MEB, bu tür işlerle uğraşadursun ekonomik kriz altında ezilen ailelerin çocukları ciddi beslenme sorunuyla yüzyüze. Öğrencilere okulda bir öğün ücretsiz sağlıklı yemek verilmesi için gösterilen çabalara bakanlık adeta kapı duvar.

ETİK İLKELER 

Geçen hafta gazetemizin Eğitim Servisi Şefi Figen Atalay’a konuşan Türkiye Felsefe Kurumu’nun başkanı Prof. Dr. İoanna Kuçuradi’nin şu sözleri ise dikkat çekiciydi: “İnsan hakları eğitiminde hâlâ en büyük eksiğimiz insan haklarını yalnızca hukuk olarak görmektedir. Oysa insan hakları etik ilkelerdir. Dünya genelinde bu noktaya henüz gelmedik. İşte felsefe bunun için de gerekli. Yani ilk önce insan haklarının etik eğitimini yapacak öğretmenlere ihtiyaç var.”

Küresel kırılganlıklarla birlikte Türkiye içeride de ağır sorunlarla karşı karşıya. Her an dengelerin değişebileceği bir Batı-Doğu satrancını sürdürmek giderek zorlaşıyor. Bu seçimlerde başta din olmak üzere her türlü konuyu toplumsal kutuplaşma üzerinden oy devşirme hedefiyle kullananların yarattığı tehlikenin farkında olmak, şeriat çağrılarıyla gölgelerin arkasına saklananları görmek ve Atatürk’ün kurduğu Cumhuriyetin ilkeleri çevresinde sımsıkı kenetlenmek gerekiyor.

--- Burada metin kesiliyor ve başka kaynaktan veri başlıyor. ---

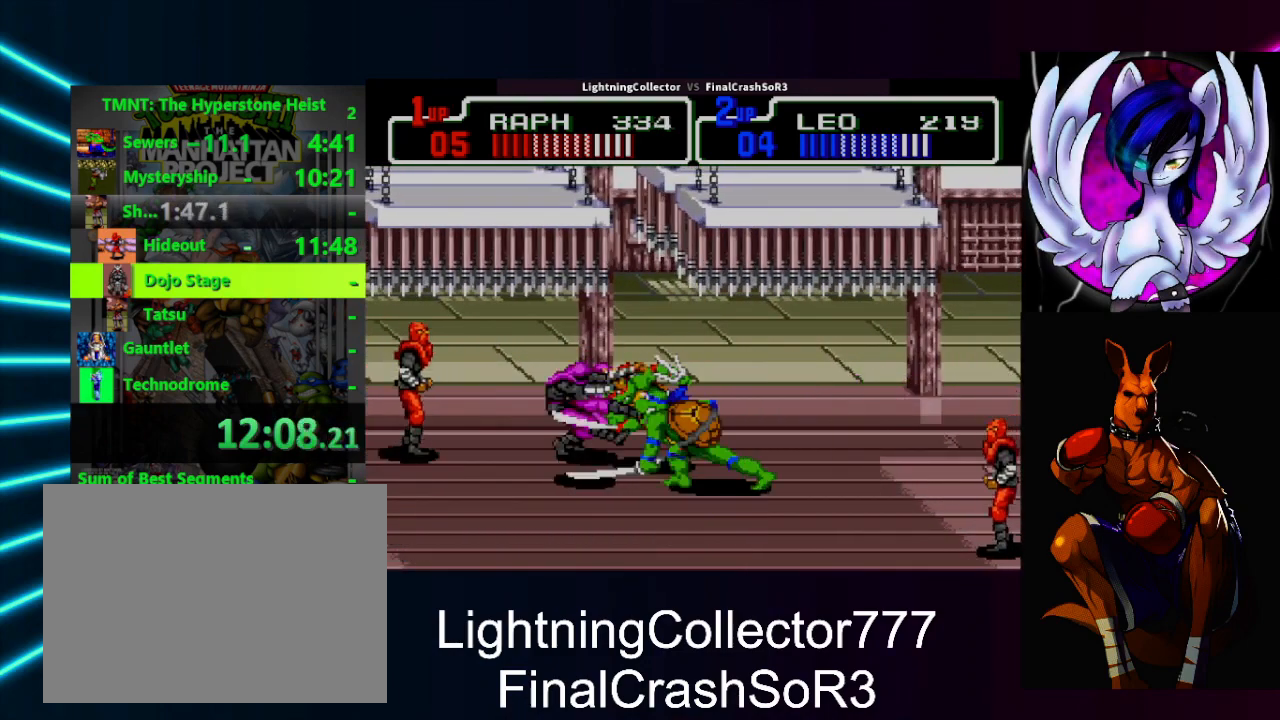
{"buttons": [], "events": [[33, "DPAD_LEFT", "up"], [167, "TRIANGLE", "down"], [300, "TRIANGLE", "up"], [400, "TRIANGLE", "down"], [500, "TRIANGLE", "up"]]}
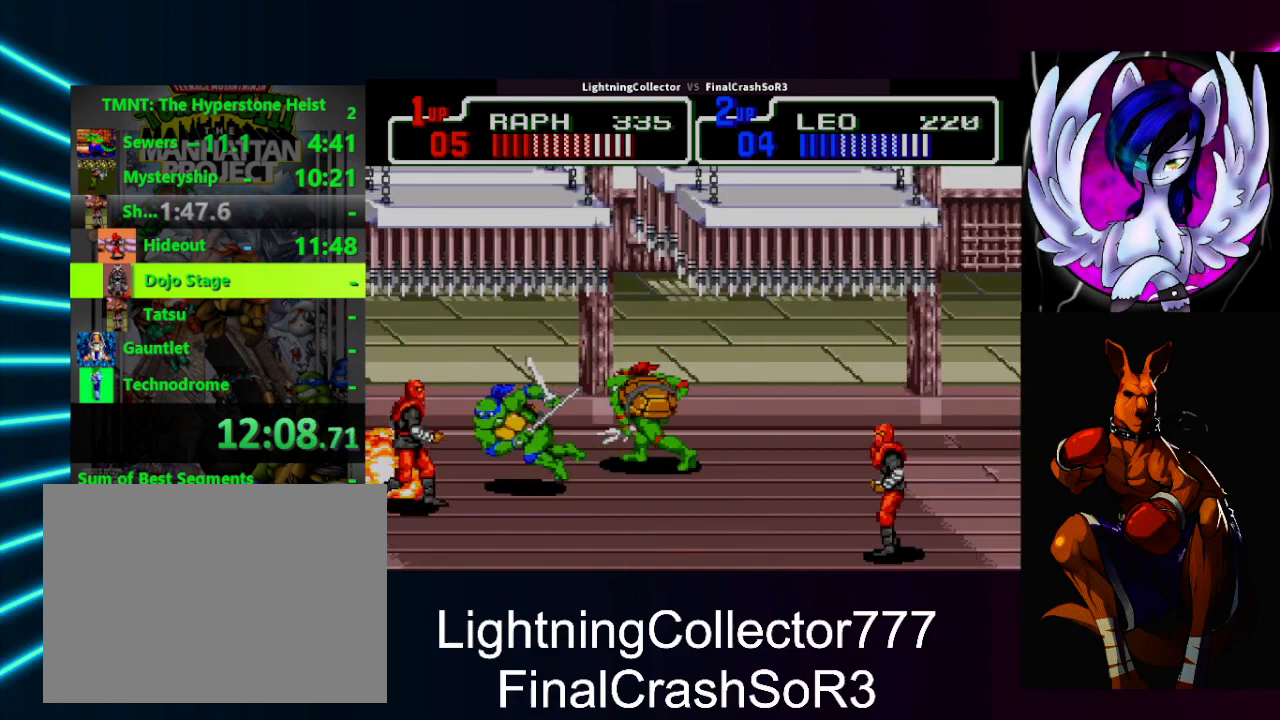
{"buttons": ["DPAD_DOWN", "DPAD_RIGHT"], "events": [[33, "DPAD_LEFT", "down"], [167, "SQUARE", "down"], [233, "SQUARE", "up"], [233, "TRIANGLE", "down"], [300, "DPAD_DOWN", "down"], [333, "DPAD_LEFT", "up"], [367, "TRIANGLE", "up"], [500, "DPAD_RIGHT", "down"]]}
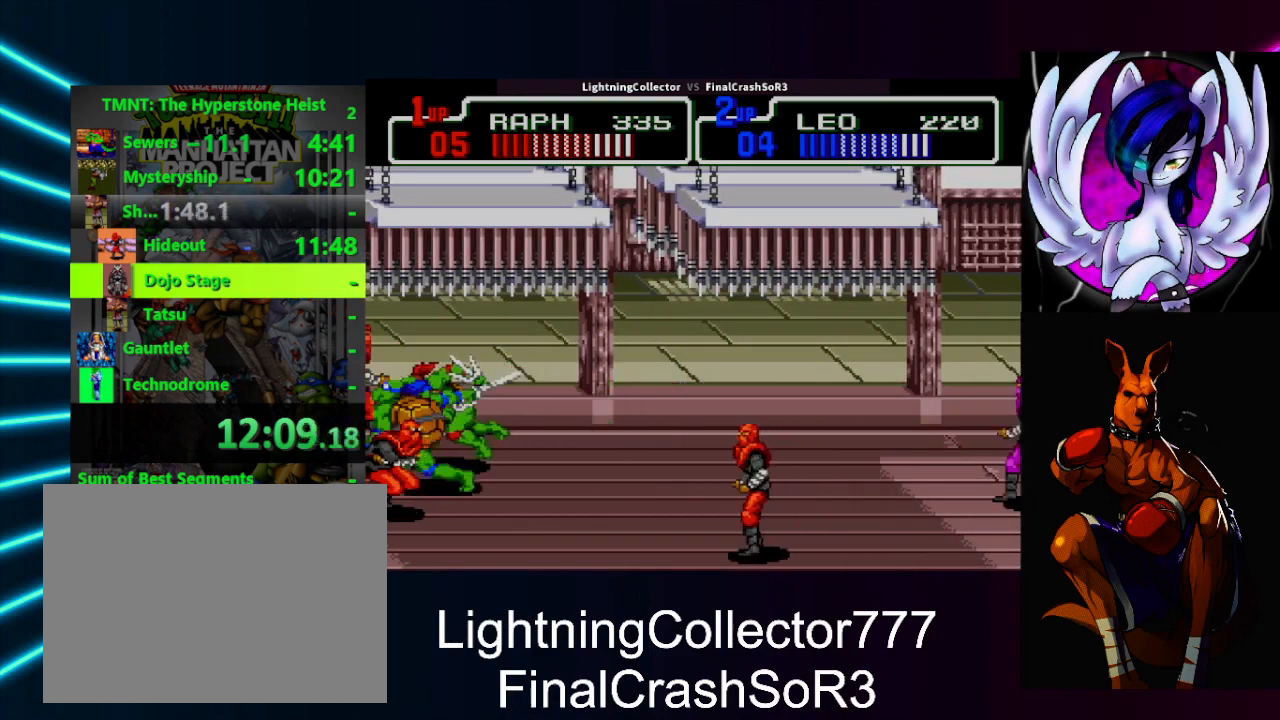
{"buttons": [], "events": [[100, "DPAD_RIGHT", "up"], [167, "DPAD_RIGHT", "down"], [200, "DPAD_LEFT", "down"], [200, "DPAD_RIGHT", "up"], [233, "DPAD_DOWN", "up"], [300, "SQUARE", "down"], [333, "SQUARE", "up"], [333, "TRIANGLE", "down"], [467, "TRIANGLE", "up"], [500, "DPAD_LEFT", "up"]]}
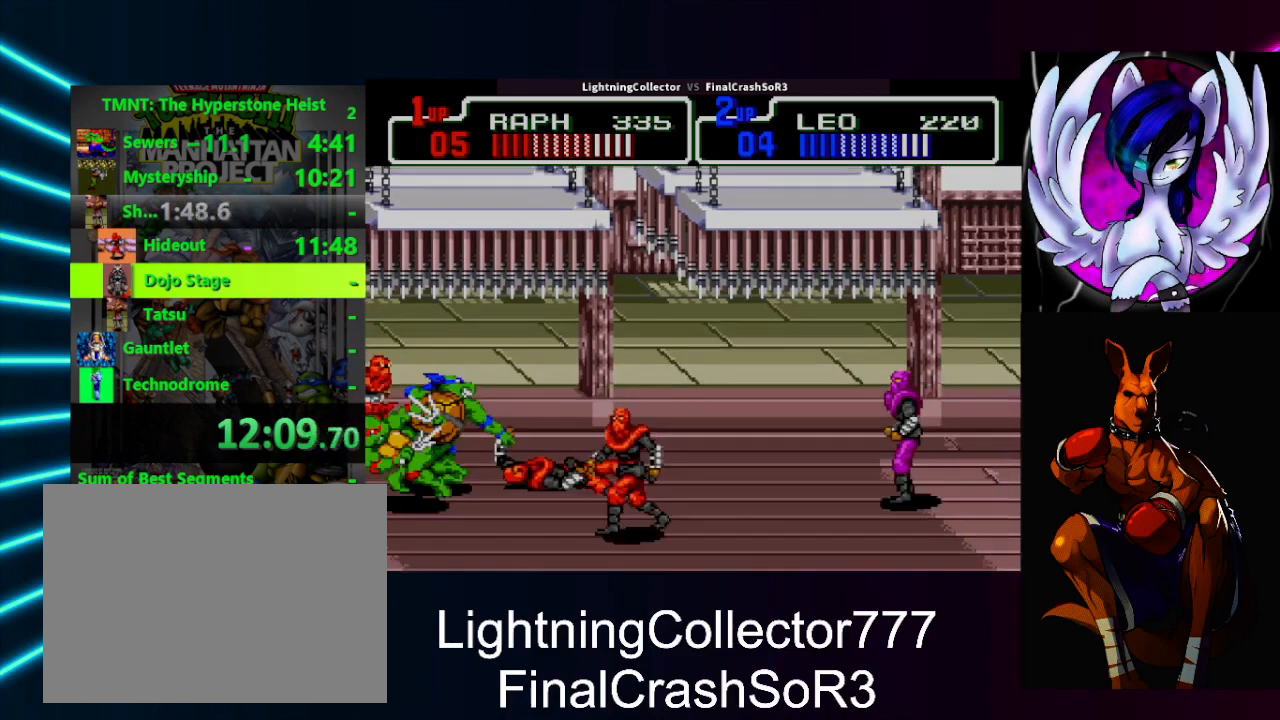
{"buttons": ["TRIANGLE", "DPAD_LEFT"], "events": [[200, "DPAD_UP", "down"], [267, "DPAD_RIGHT", "down"], [367, "DPAD_LEFT", "down"], [367, "DPAD_RIGHT", "up"], [400, "DPAD_UP", "up"], [400, "SQUARE", "down"], [433, "SQUARE", "up"], [433, "TRIANGLE", "down"]]}
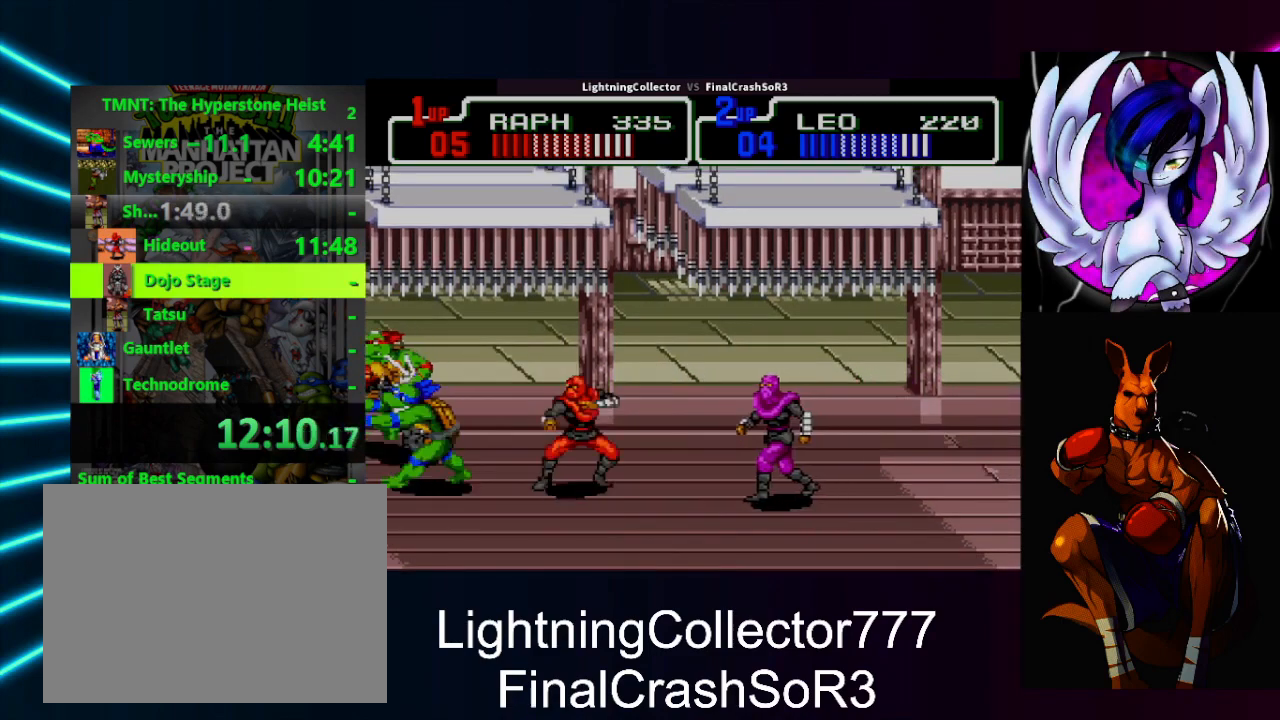
{"buttons": ["TRIANGLE", "DPAD_RIGHT"], "events": [[100, "DPAD_LEFT", "up"], [100, "TRIANGLE", "up"], [233, "DPAD_RIGHT", "down"], [333, "SQUARE", "down"], [367, "TRIANGLE", "down"], [400, "SQUARE", "up"]]}
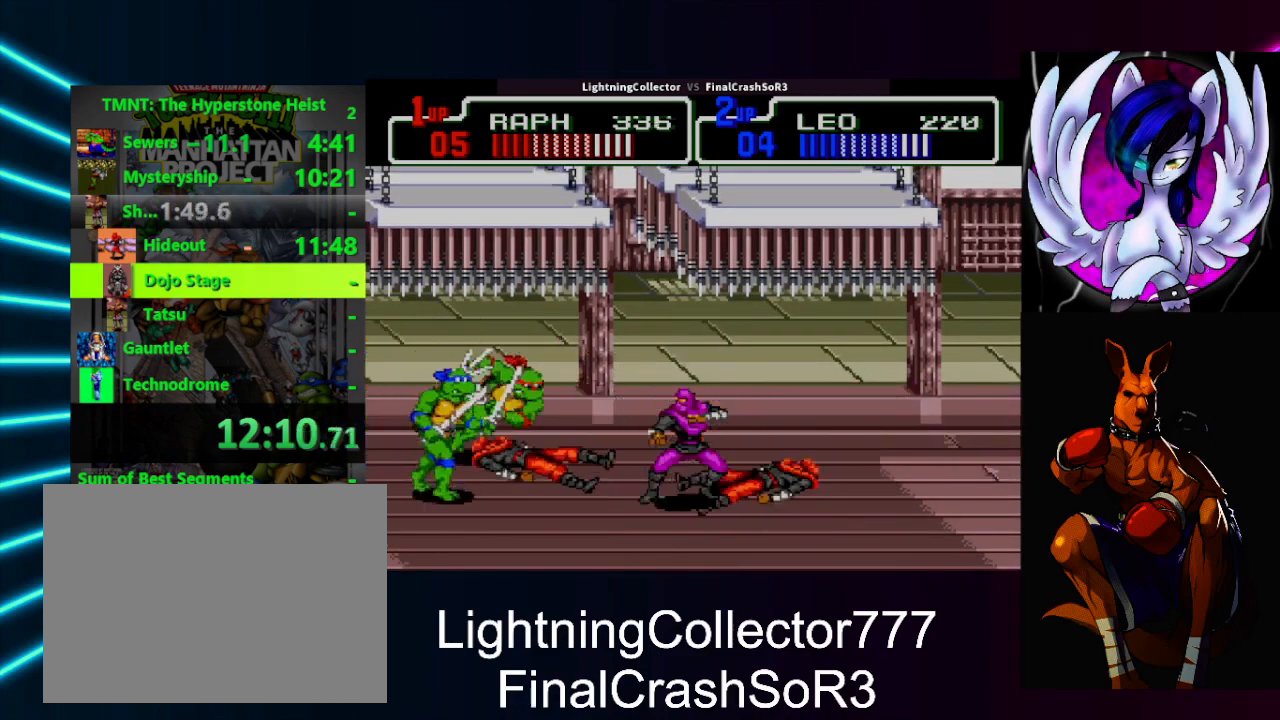
{"buttons": [], "events": [[67, "TRIANGLE", "up"], [133, "DPAD_RIGHT", "up"], [200, "DPAD_RIGHT", "down"], [333, "SQUARE", "down"], [367, "SQUARE", "up"], [367, "TRIANGLE", "down"], [500, "DPAD_RIGHT", "up"], [500, "TRIANGLE", "up"]]}
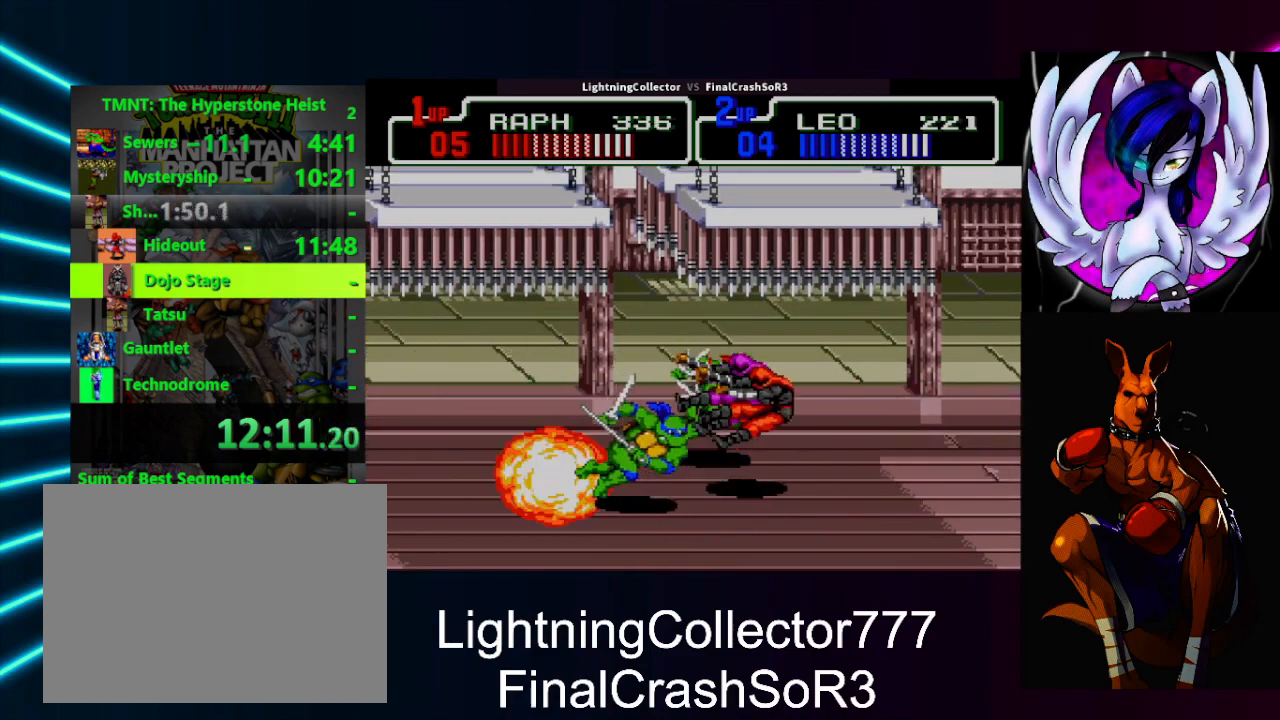
{"buttons": ["SQUARE", "DPAD_RIGHT"], "events": [[133, "DPAD_DOWN", "down"], [300, "DPAD_DOWN", "up"], [400, "DPAD_RIGHT", "down"], [433, "SQUARE", "down"]]}
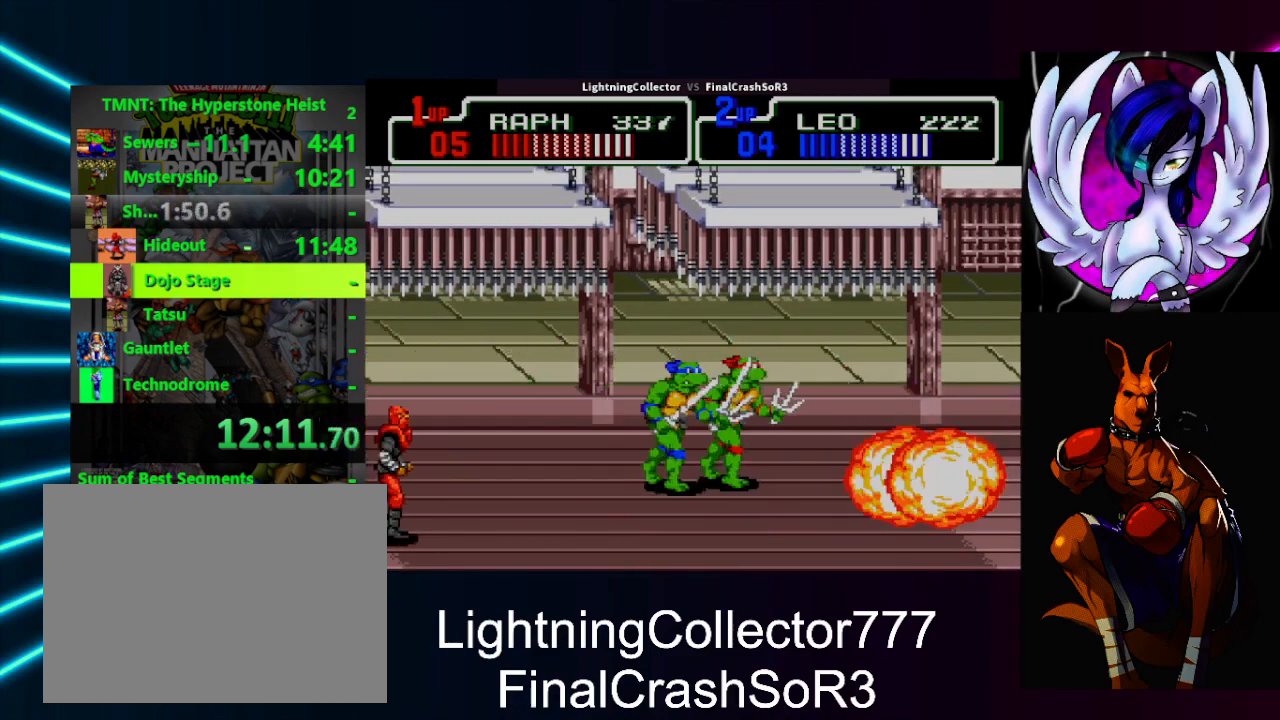
{"buttons": ["DPAD_DOWN"], "events": [[33, "SQUARE", "up"], [333, "DPAD_DOWN", "down"], [333, "DPAD_RIGHT", "up"]]}
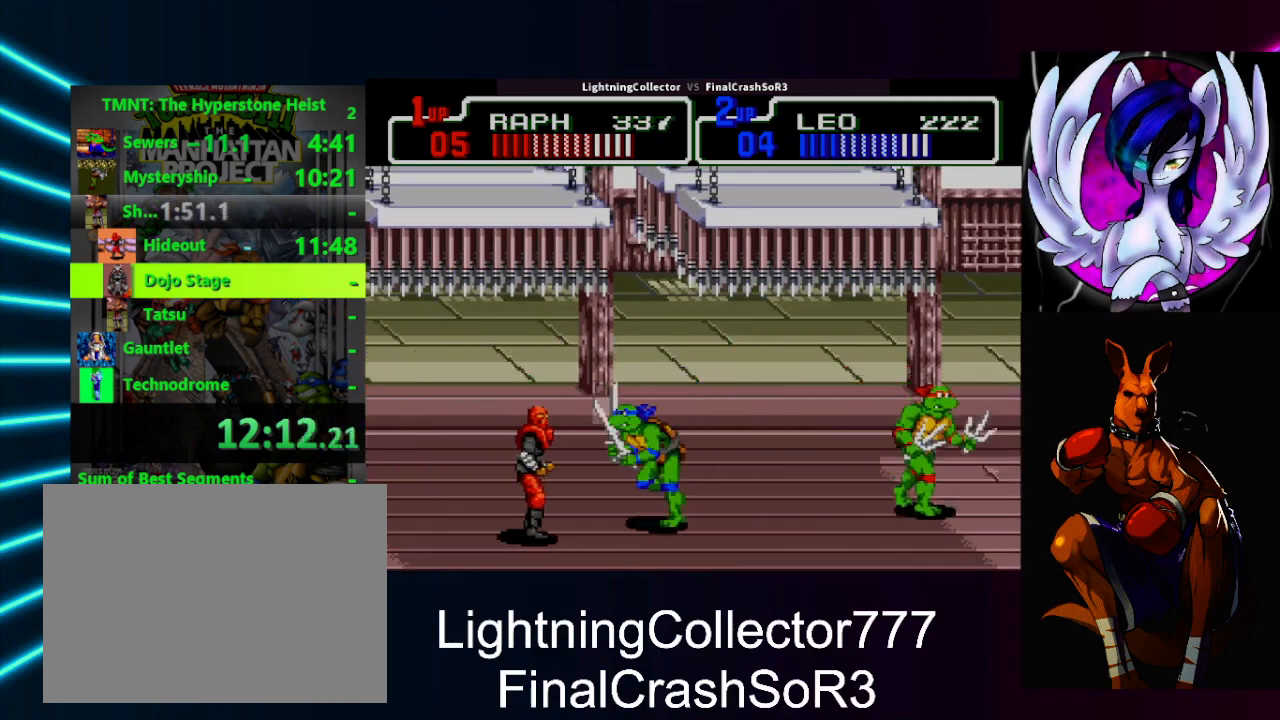
{"buttons": [], "events": [[33, "DPAD_LEFT", "down"], [100, "DPAD_DOWN", "up"], [200, "SQUARE", "down"], [300, "DPAD_LEFT", "up"], [300, "SQUARE", "up"], [333, "DPAD_RIGHT", "down"], [367, "DPAD_UP", "down"], [433, "DPAD_UP", "up"], [467, "DPAD_RIGHT", "up"]]}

Gazetemizin usta kalemi Ali Sirmen’in geçen cuma günkü köşesinde “Türkiye hâlâ laik mi?” başlıklı yazısında bahsettiği gibi: “Boş hayallerle avunmanın anlamı yok... Türkiye’nin laik kalması isteniyorsa tıpkı Kuvvacılarinkine benzeyen bir diri mücadele vermek zorundayız.”